__WORK ITEM__: Reply with nothing but the number of lines in the data below where the word "under" occurs.

__Extracted page text data__:
++++++

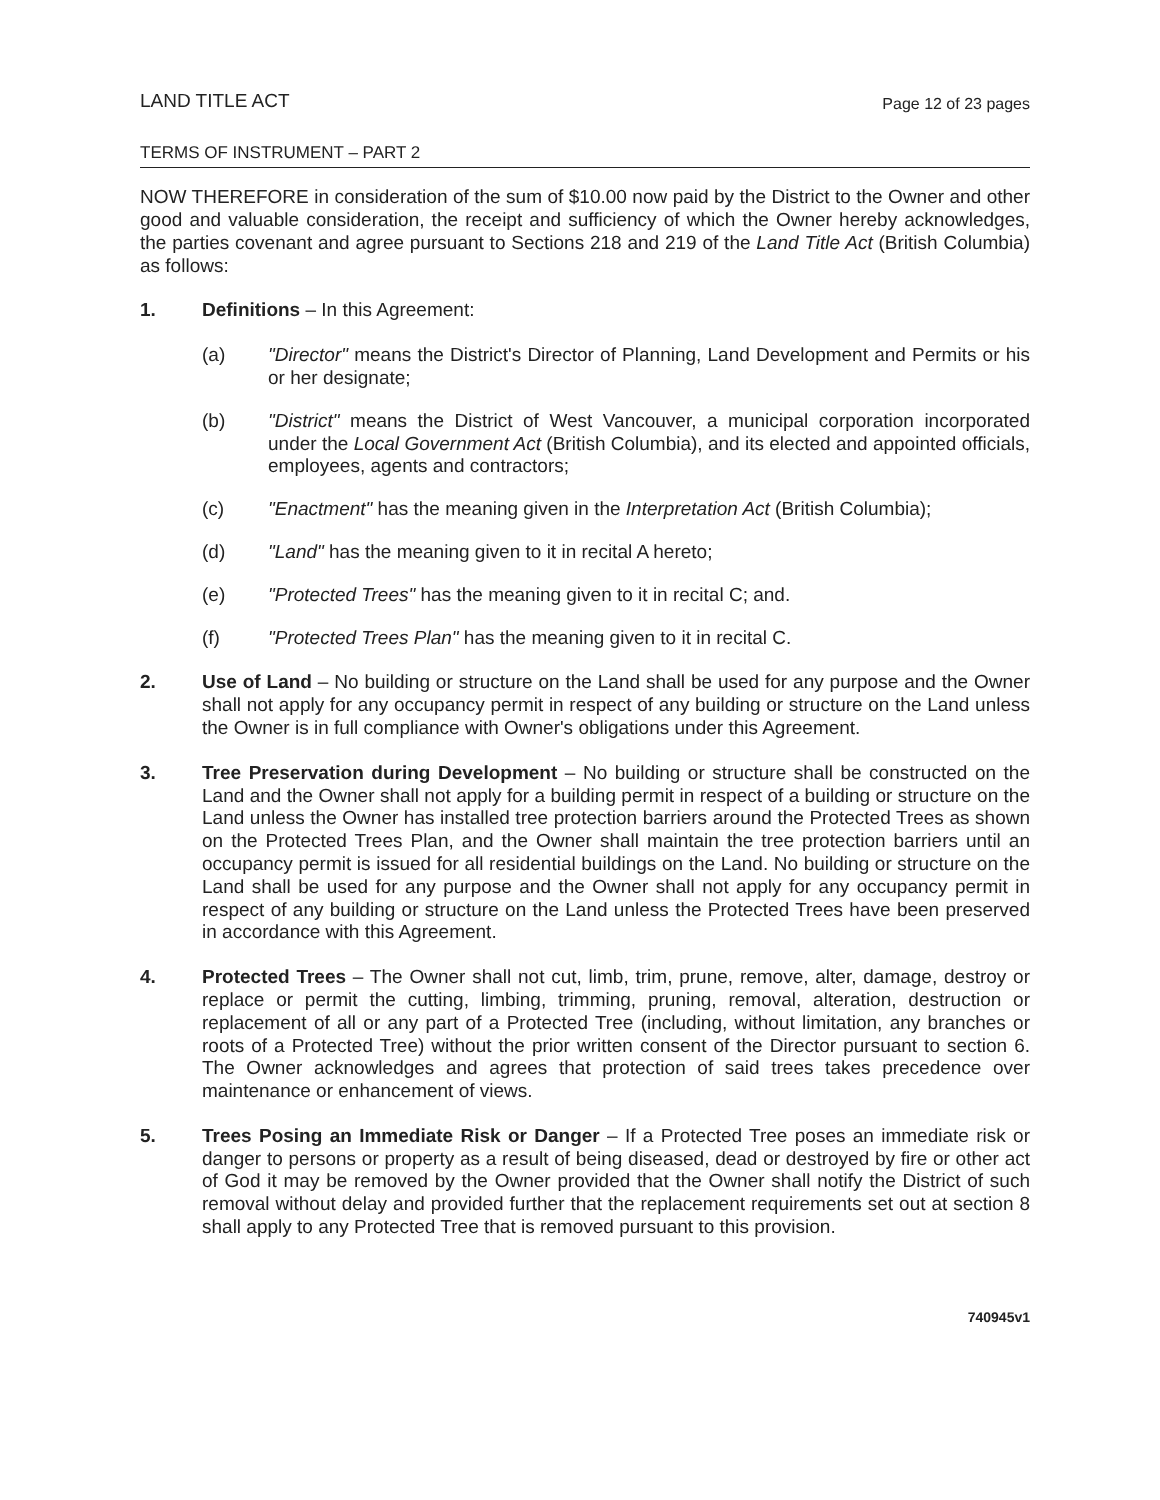LAND TITLE ACT
Page 12 of 23 pages
TERMS OF INSTRUMENT – PART 2
NOW THEREFORE in consideration of the sum of $10.00 now paid by the District to the Owner and other good and valuable consideration, the receipt and sufficiency of which the Owner hereby acknowledges, the parties covenant and agree pursuant to Sections 218 and 219 of the Land Title Act (British Columbia) as follows:
1. Definitions – In this Agreement:
(a) "Director" means the District's Director of Planning, Land Development and Permits or his or her designate;
(b) "District" means the District of West Vancouver, a municipal corporation incorporated under the Local Government Act (British Columbia), and its elected and appointed officials, employees, agents and contractors;
(c) "Enactment" has the meaning given in the Interpretation Act (British Columbia);
(d) "Land" has the meaning given to it in recital A hereto;
(e) "Protected Trees" has the meaning given to it in recital C; and.
(f) "Protected Trees Plan" has the meaning given to it in recital C.
2. Use of Land – No building or structure on the Land shall be used for any purpose and the Owner shall not apply for any occupancy permit in respect of any building or structure on the Land unless the Owner is in full compliance with Owner's obligations under this Agreement.
3. Tree Preservation during Development – No building or structure shall be constructed on the Land and the Owner shall not apply for a building permit in respect of a building or structure on the Land unless the Owner has installed tree protection barriers around the Protected Trees as shown on the Protected Trees Plan, and the Owner shall maintain the tree protection barriers until an occupancy permit is issued for all residential buildings on the Land. No building or structure on the Land shall be used for any purpose and the Owner shall not apply for any occupancy permit in respect of any building or structure on the Land unless the Protected Trees have been preserved in accordance with this Agreement.
4. Protected Trees – The Owner shall not cut, limb, trim, prune, remove, alter, damage, destroy or replace or permit the cutting, limbing, trimming, pruning, removal, alteration, destruction or replacement of all or any part of a Protected Tree (including, without limitation, any branches or roots of a Protected Tree) without the prior written consent of the Director pursuant to section 6. The Owner acknowledges and agrees that protection of said trees takes precedence over maintenance or enhancement of views.
5. Trees Posing an Immediate Risk or Danger – If a Protected Tree poses an immediate risk or danger to persons or property as a result of being diseased, dead or destroyed by fire or other act of God it may be removed by the Owner provided that the Owner shall notify the District of such removal without delay and provided further that the replacement requirements set out at section 8 shall apply to any Protected Tree that is removed pursuant to this provision.
740945v1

++++++

__WRITTEN ANSWER__: 2